The California Department of Public Health (CDPH) reported yesterday the final human West Nile virus (WNV) numbers for 2014 and the tally is 801, more than double the number of cases seen by the state with the second most cases-Texas, which had 353 cases.


This is the most human WNV cases reported in the Golden State since 2005 when 880 cases were recorded (the most cases recorded in a single year).

  • The number of fatal WNV cases in 2014, 31, exceeded all previous years.

Health officials say the highest number of cases was in Orange County (263 cases) and the highest incidence occurred in Glenn County (35.3 cases per 100,000 population).

California Department of Public Health (CDPH) Director and State Health Officer Dr. Karen Smith said it is possible that the ongoing drought contributed to West Nile virus activity by creating more limited sources of water for birds and mosquitoes.

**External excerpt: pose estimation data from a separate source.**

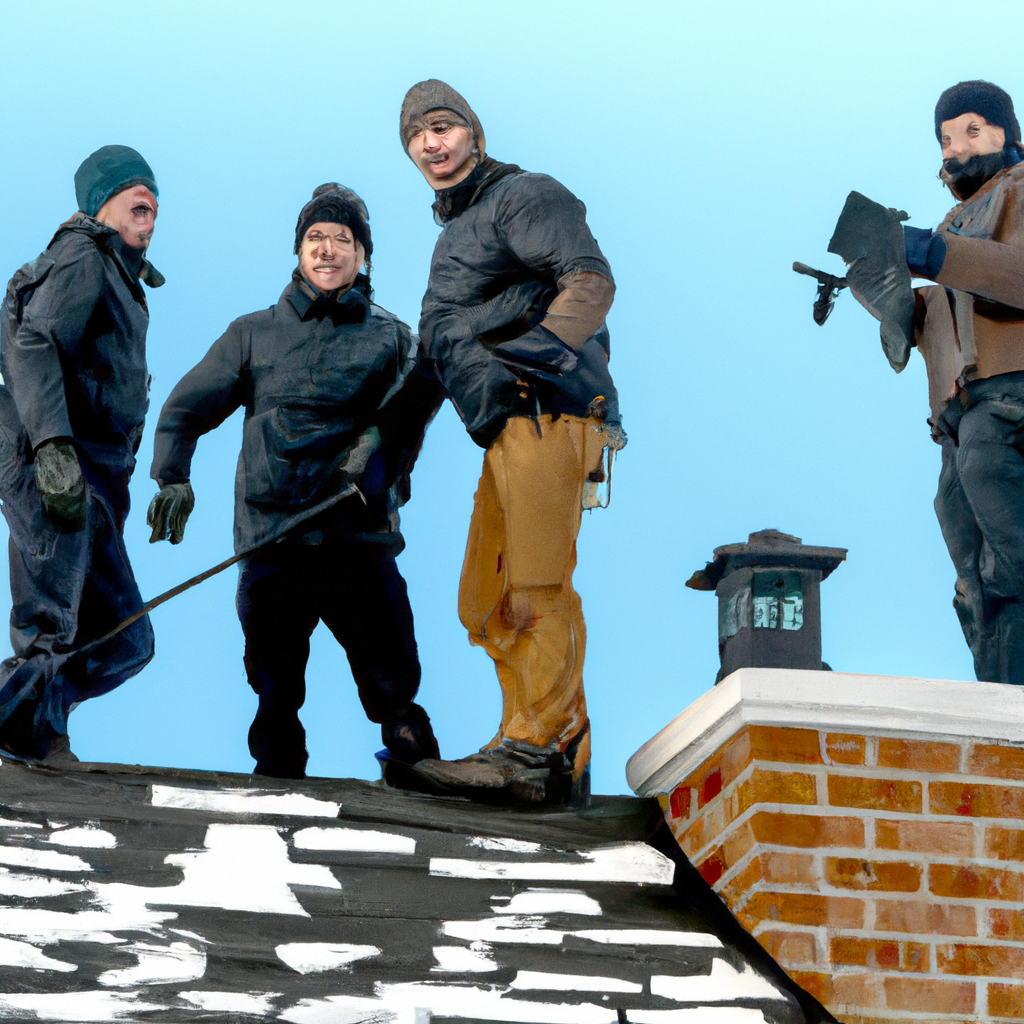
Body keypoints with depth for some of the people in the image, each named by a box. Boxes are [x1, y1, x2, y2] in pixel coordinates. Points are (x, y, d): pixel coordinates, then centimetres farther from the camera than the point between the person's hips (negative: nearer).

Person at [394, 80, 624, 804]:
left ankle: (538, 754, -21)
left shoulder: (523, 196, 0)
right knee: (486, 606, 11)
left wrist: (537, 351, -29)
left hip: (546, 412, -11)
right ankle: (563, 757, 14)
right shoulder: (455, 233, 30)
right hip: (508, 432, 11)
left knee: (536, 590, -17)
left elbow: (591, 280, -16)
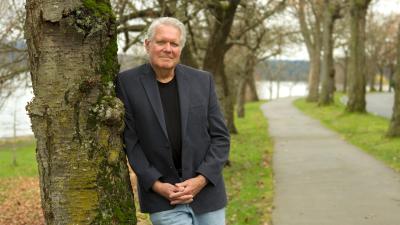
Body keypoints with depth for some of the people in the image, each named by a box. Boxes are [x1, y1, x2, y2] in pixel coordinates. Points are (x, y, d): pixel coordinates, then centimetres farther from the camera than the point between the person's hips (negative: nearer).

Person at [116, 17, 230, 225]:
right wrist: (156, 184, -12)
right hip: (161, 195, -3)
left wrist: (201, 179, -9)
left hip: (206, 190, 3)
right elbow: (129, 140, -4)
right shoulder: (127, 82, -4)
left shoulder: (202, 80, 2)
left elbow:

“As birds and mosquitoes sought water, they came into closer contact and amplified the virus, particularly in urban areas. The lack of water could have caused some sources of water to stagnate, making the water sources more attractive for mosquitoes to lay eggs,” said Dr. Smith.

This is not the first time California reported the most WNV cases in the nation. Since reporting the first human case in 2002, California has topped the country in cases in 2004 (779), 2005 (880), 2008 (445), 2011 (158) and 2013 (379).

California has reported 4,806 total cases since 2002, only Colorado has reported more (In 2003 alone, Colorado reported 2,947 cases, the most cases seen in a state in a single year).

How does the West Nile situation in California look for 2015?

The CDPH says it is not possible to predict the level of WNV activity in 2015 because activity is influenced by many factors including climate, the number and types of birds and mosquitoes in an area, and the level of immunity in birds to WNV.

To date this year, West Nile virus activity has been reported in birds and mosquitoes in four counties–Alameda, Los Angeles, San Diego, and Santa Clara. There has not been a human WNV case seen so far.